# Find sum of the infinite series

$$\frac{4}{20}+\frac{4 \cdot 7}{20 \cdot 30}+\frac{4 \cdot 7 \cdot 10}{20 \cdot 30 \cdot 40}+\dots$$

How to find the nth term of this series? In particular, how to write the series as a summation in terms of some variable (say n) where n ranges from 0 to infinity? I think finding the sum of series would then be easier (or probably that is the task to be done). Please elaborate how to proceed.

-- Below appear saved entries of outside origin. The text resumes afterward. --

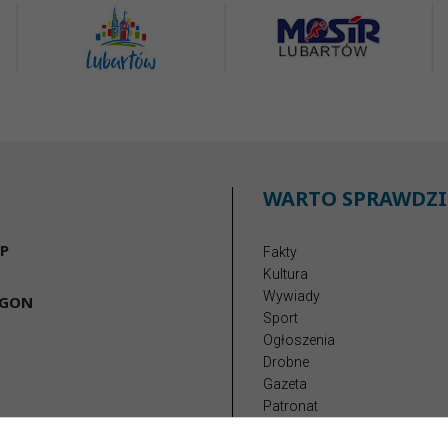
WARTO SPRAWDZI
P
Fakty
Kultura
Wywiady
EGON
Sport
Ogłoszenia
Drobne
Gazeta
Patronat
Reklama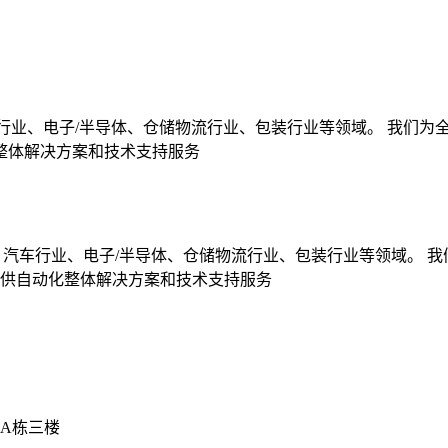
行业、电子/半导体、仓储物流行业、包装行业等领域。 我们为
整体解决方案和技术支持服务
、汽车行业、电子/半导体、仓储物流行业、包装行业等领域。 
供自动化整体解决方案和技术支持服务
A栋三楼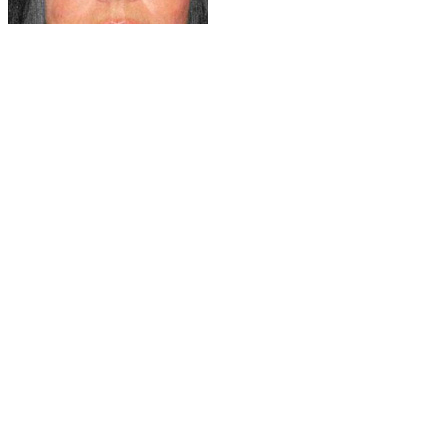
Implant mammaire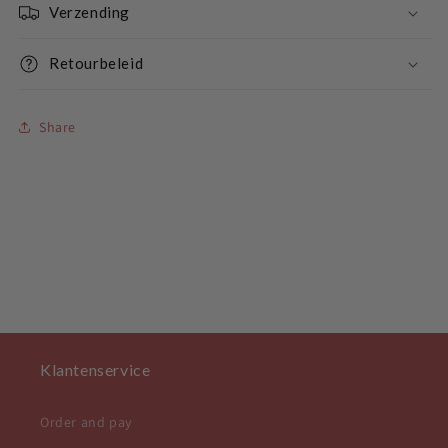
Verzending
Retourbeleid
Share
Klantenservice
Order and pay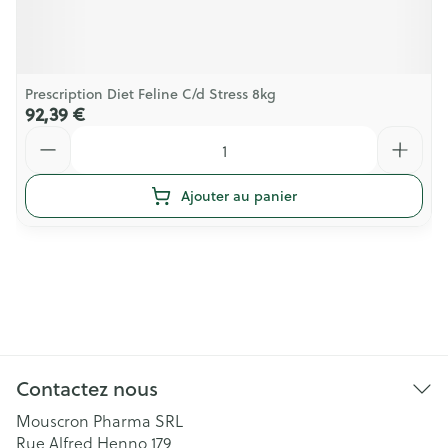
Prescription Diet Feline C/d Stress 8kg
92,39 €
Quantité
Ajouter au panier
Contactez nous
Mouscron Pharma SRL
Rue Alfred Henno 179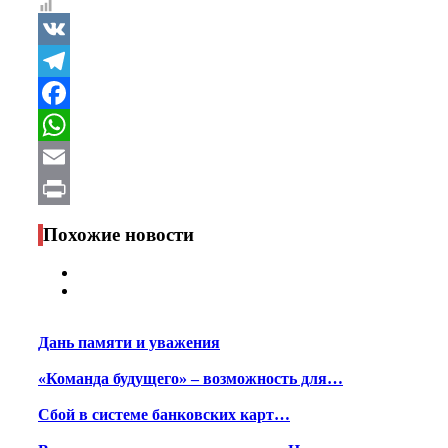
VK
Telegram
Facebook
WhatsApp
Email
Print
Похожие новости
Дань памяти и уважения
«Команда будущего» – возможность для…
Сбой в системе банковских карт…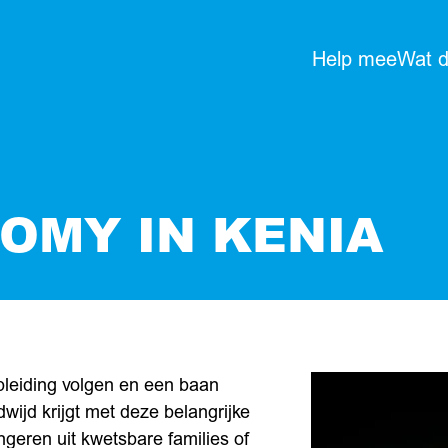
Help mee
Wat 
OMY IN KENIA
pleiding volgen en een baan
wijd krijgt met deze belangrijke
geren uit kwetsbare families of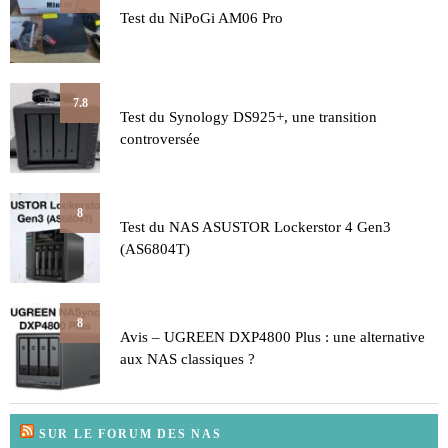
Test du NiPoGi AM06 Pro
7.8
Test du Synology DS925+, une transition
controversée
8
Test du NAS ASUSTOR Lockerstor 4 Gen3
(AS6804T)
8
Avis – UGREEN DXP4800 Plus : une alternative
aux NAS classiques ?
SUR LE FORUM DES NAS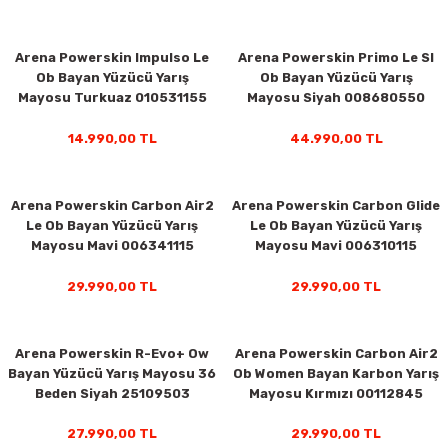
Arena Powerskin Impulso Le
Arena Powerskin Primo Le Sl
Ob Bayan Yüzücü Yarış
Ob Bayan Yüzücü Yarış
Mayosu Turkuaz 010531155
Mayosu Siyah 008680550
14.990,00 TL
44.990,00 TL
Arena Powerskin Carbon Air2
Arena Powerskin Carbon Glide
Le Ob Bayan Yüzücü Yarış
Le Ob Bayan Yüzücü Yarış
Mayosu Mavi 006341115
Mayosu Mavi 006310115
rı
29.990,00 TL
29.990,00 TL
Arena Powerskin R-Evo+ Ow
Arena Powerskin Carbon Air2
Bayan Yüzücü Yarış Mayosu 36
Ob Women Bayan Karbon Yarış
Beden Siyah 25109503
Mayosu Kırmızı 00112845
27.990,00 TL
29.990,00 TL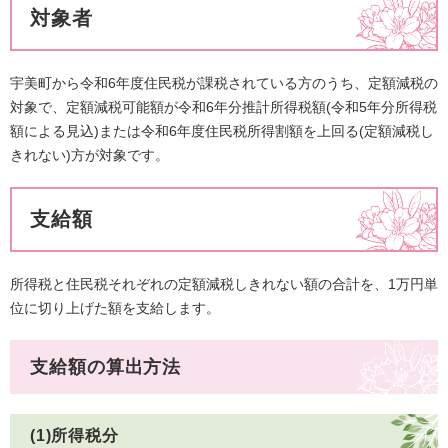
対象者
宇美町から令和6年度住民税が課税されている方のうち、定額減税の
対象で、定額減税可能額が令和6年分推計所得税額(令和5年分所得税
額による見込)または令和6年度住民税所得割額を上回る(定額減税し
きれない)方が対象です。
支給額
所得税と住民税それぞれの定額減税しきれない額の合計を、1万円単
位に切り上げた額を支給します。
支給額の算出方法
(1)所得税分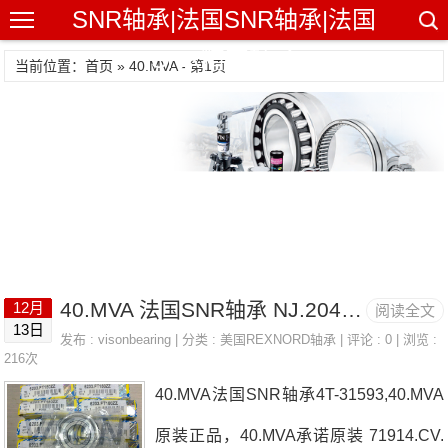
SNR轴承|法国SNR轴承|法国
SNR精密轴承
当前位置：首页 » 40.MVA - 第1页
40.MVA 法国SNR轴承 NJ.204.E.G15
12月
阅读全文
13日
发布 :
visonbearing
| 分类 :
美国REXNORD轴承
| 评论 : 0 | 浏览 :
216次
40.MVA法国SNR轴承4T-31593,40.MVA
原装正品，40.MVA承诺原装 71914.CV.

• – lab bhattacharjee Jan 20 '17 at 8:09
• $\sum\limits_{n=0}^{\infty}\prod\limits_{k=0}^{n}\frac{4+3k}{20+10k}$ – barak manos Jan 20 '17 at 8:12
• Here $n$ term is $$10\dfrac{1\cdot4\cdot7\cdots(3n-2)}{10^n n!}$$ Can you find the missing terms – lab bhattacharjee Jan 20 '17 at 8:13
• Thank you @labbhattacharjee ... it was easy to proceed. – Sehra Sahu Jan 20 '17 at 8:59

## 2 Answers

The denominator involves all multiples of $10$ and can be expressed via factorials, $10^nn!$, with $n$ starting at $n=2$.

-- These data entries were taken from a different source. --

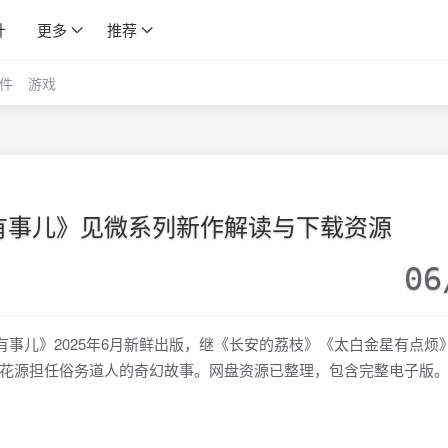
计
更多
推荐
件
游戏
有事儿》见微系列新作解读与下载资源
06
有事儿》2025年6月新鲜出版，继《长安的荔枝》《太白金星有点烦
花源担任俗务道人的奇幻故事。网盘资源已整理，包含完整电子版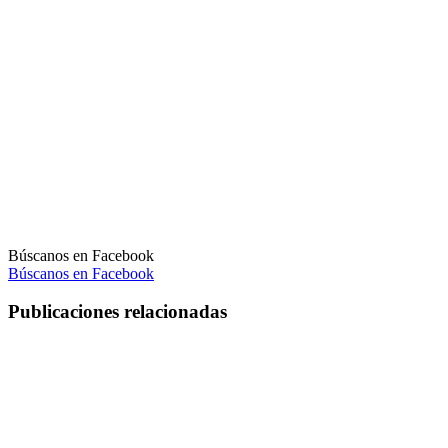
Búscanos en Facebook
Búscanos en Facebook
Publicaciones relacionadas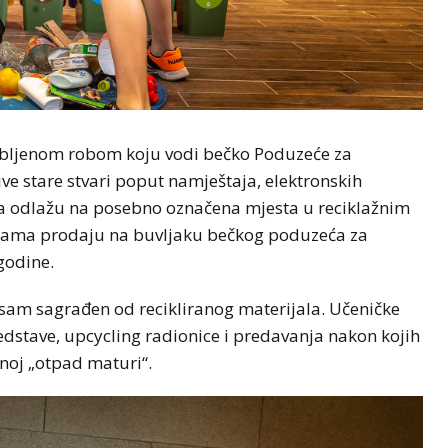
abljenom robom koju vodi bečko Poduzeće za
ve stare stvari poput namještaja, elektronskih
ma odlažu na posebno označena mjesta u reciklažnim
enama prodaju na buvljaku bečkog poduzeća za
godine.
i sam sagrađen od recikliranog materijala. Učeničke
edstave, upcycling radionice i predavanja nakon kojih
enoj „otpad maturi“.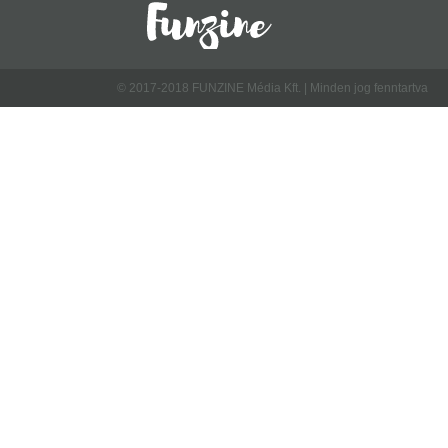
© 2017-2018 FUNZINE Média Kft. | Minden jog fenntartva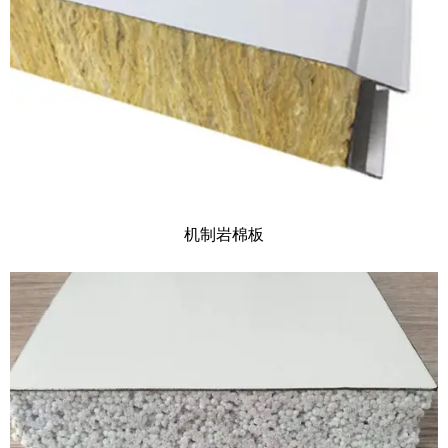
机制岩棉板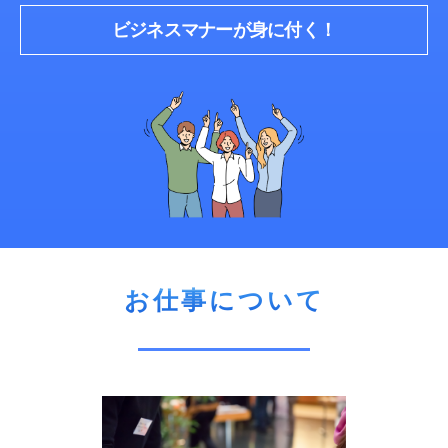
ビジネスマナーが身に付く！
お仕事について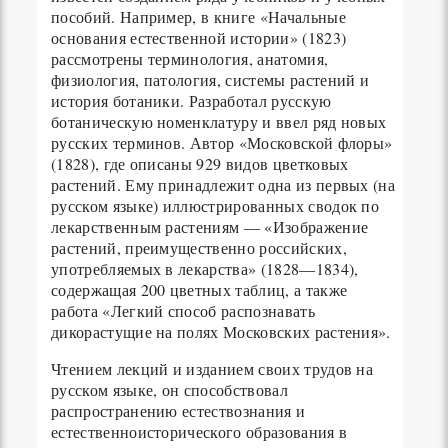
пособий. Например, в книге «Начальные
основания естественной истории» (1823)
рассмотрены терминология, анатомия,
физиология, патология, системы растений и
история ботаники. Разработал русскую
ботаническую номенклатуру и ввел ряд новых
русских терминов. Автор «Московской флоры»
(1828), где описаны 929 видов цветковых
растений. Ему принадлежит одна из первых (на
русском языке) иллюстрированных сводок по
лекарственным растениям — «Изображение
растений, преимущественно российских,
употребляемых в лекарства» (1828—1834),
содержащая 200 цветных таблиц, а также
работа «Легкий способ распознавать
дикорастущие на полях Московских растения».
Чтением лекций и изданием своих трудов на
русском языке, он способствовал
распространению естествознания и
естественноисторического образования в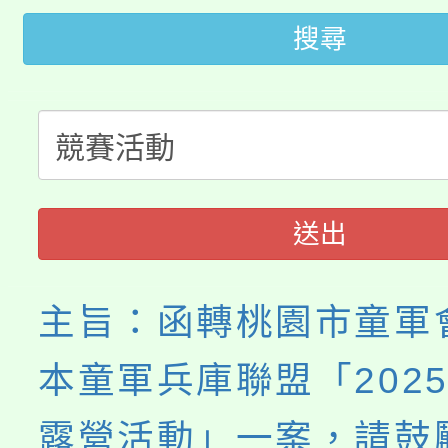
轉知苗栗縣政府辦理11
《TA101》溝通分析
搜尋
桃園市115學年度學生
縣市「校園短影音徵選
程，歡迎學生輔導中心
「桃園市補助參觀特色
要點
門員」簡章及活動海報
心理、諮商輔導、社會
115年度「教育部表揚
展演活動實施計畫」
踴躍報名參加。
系所師生報名參加。
「2026 ART TAIPE
義教育推展貢獻獎」
送出
博覽會」之「藝術教育
主旨：函轉桃園市童軍
本童軍兵庫聯盟「202
露營活動」一案，請鼓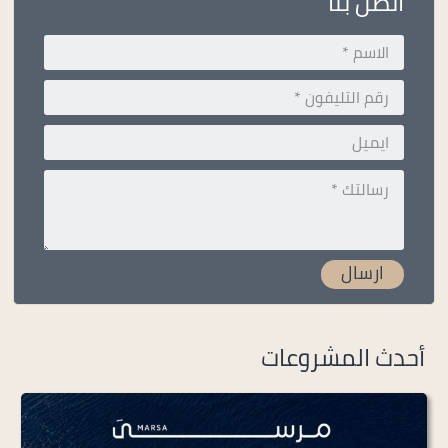
اتصل بنا
أحدث المشروعات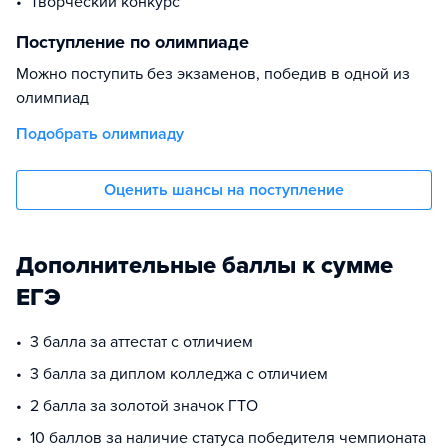
Творческий конкурс
Поступление по олимпиаде
Можно поступить без экзаменов, победив в одной из
олимпиад
Подобрать олимпиаду
Оценить шансы на поступление
Дополнительные баллы к сумме
ЕГЭ
3 балла за аттестат с отличием
3 балла за диплом колледжа с отличием
2 балла за золотой значок ГТО
10 баллов за наличие статуса победителя чемпионата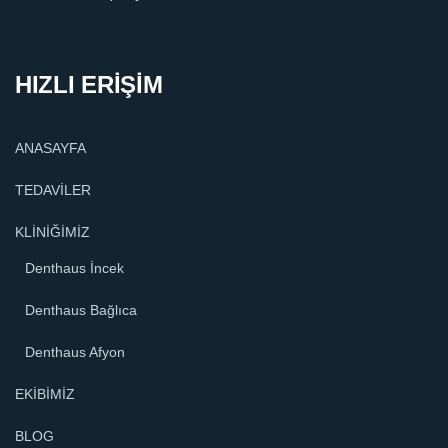
HIZLI ERİŞİM
ANASAYFA
TEDAVİLER
KLİNİĞİMİZ
Denthaus İncek
Denthaus Bağlıca
Denthaus Afyon
EKİBİMİZ
BLOG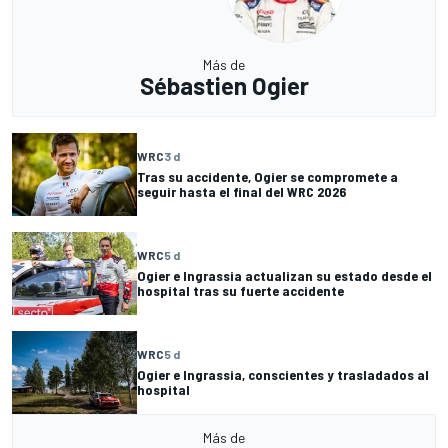
Más de
Sébastien Ogier
WRC
3 d
Tras su accidente, Ogier se compromete a
seguir hasta el final del WRC 2026
WRC
5 d
Ogier e Ingrassia actualizan su estado desde el
hospital tras su fuerte accidente
WRC
5 d
Ogier e Ingrassia, conscientes y trasladados al
hospital
Más de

The numerator doesn't follow this scheme as the factors are of the form $3n-2$. You need to use a product symbol,

$$\prod_{k=1}^n(3k-2).$$

Alternatively, you can define a "triple factorial" notation $n!!!$ such that only every third factor is used (this follows the idea of the double factorial).

Hence your sum is

$$S:=\sum_{n=2}^\infty\frac{(3n-2)!!!}{10^nn!}.$$

By the generalized binomial theorem,

$$(1-r)^{-p/q}=1+\frac{p}q r+\frac{p}q\frac{p+q}q\frac{r^2}{2!}+\frac{p}q\frac{p+q}q\frac{p+2q}q\frac{r^3}{3!}+\cdots=\sum_{k=0}^\infty\frac{\prod_{j=0}^{k-1}(p+jq)}{k!}\left(\frac rq\right)^k.$$

In your case, by identification, $q=3$, $p=1$, $r/q=1/10$, the first two terms are omitted and a power of $10$ is missing. Then

$$\frac S{10}=\left(1-\frac3{10}\right)^{-1/3}-1-\frac1{10}.$$

• Using triple factorial, how do I evaluate the sum? – Sehra Sahu Jan 20 '17 at 8:20
• Read the post referred to by @labbhattacharjee and make the link to the generalized binomial formula. – Yves Daoust Jan 20 '17 at 8:49
• yeah! generalized binomial formula! :) – Sehra Sahu Jan 20 '17 at 9:01

Let $\displaystyle S = 10\bigg[\frac{4}{2!}\bigg(\frac{1}{10}\bigg)^2+\frac{4\cdot 7}{3!}\bigg(\frac{1}{10}\bigg)^3+\frac{4\cdot 7\cdot 10}{4!}\bigg(\frac{1}{10}\bigg)^4+\cdots \cdots \bigg]$

$\displaystyle = 10 \bigg[\frac{\left[-\frac{1}{3}\left(-\frac{1}{3}-1\right)\right]}{2!}\cdot \bigg(\frac{3}{10}\bigg)^2 +\frac{\left[-\frac{1}{3}\left(-\frac{1}{3}-1\right)\left(-\frac{1}{3}-2\right)\right]}{3!}\cdot \bigg(\frac{3}{10}\bigg)^3+\cdots \cdots \bigg]$

$\displaystyle = 10\bigg[\bigg(1-\frac{3}{10}\bigg)^{-\frac{1}{3}}-\bigg(1+\frac{1}{3}\cdot \frac{3}{10}\bigg)\bigg] = 10 \bigg[\bigg(\frac{10}{13}\bigg)^{\frac{1}{3}}-\frac{11}{10}\bigg] = 10\bigg(\frac{10}{7}\bigg)^{\frac{1}{3}}-11$

Sorry I have not noticed that Yves Daoust have already write above.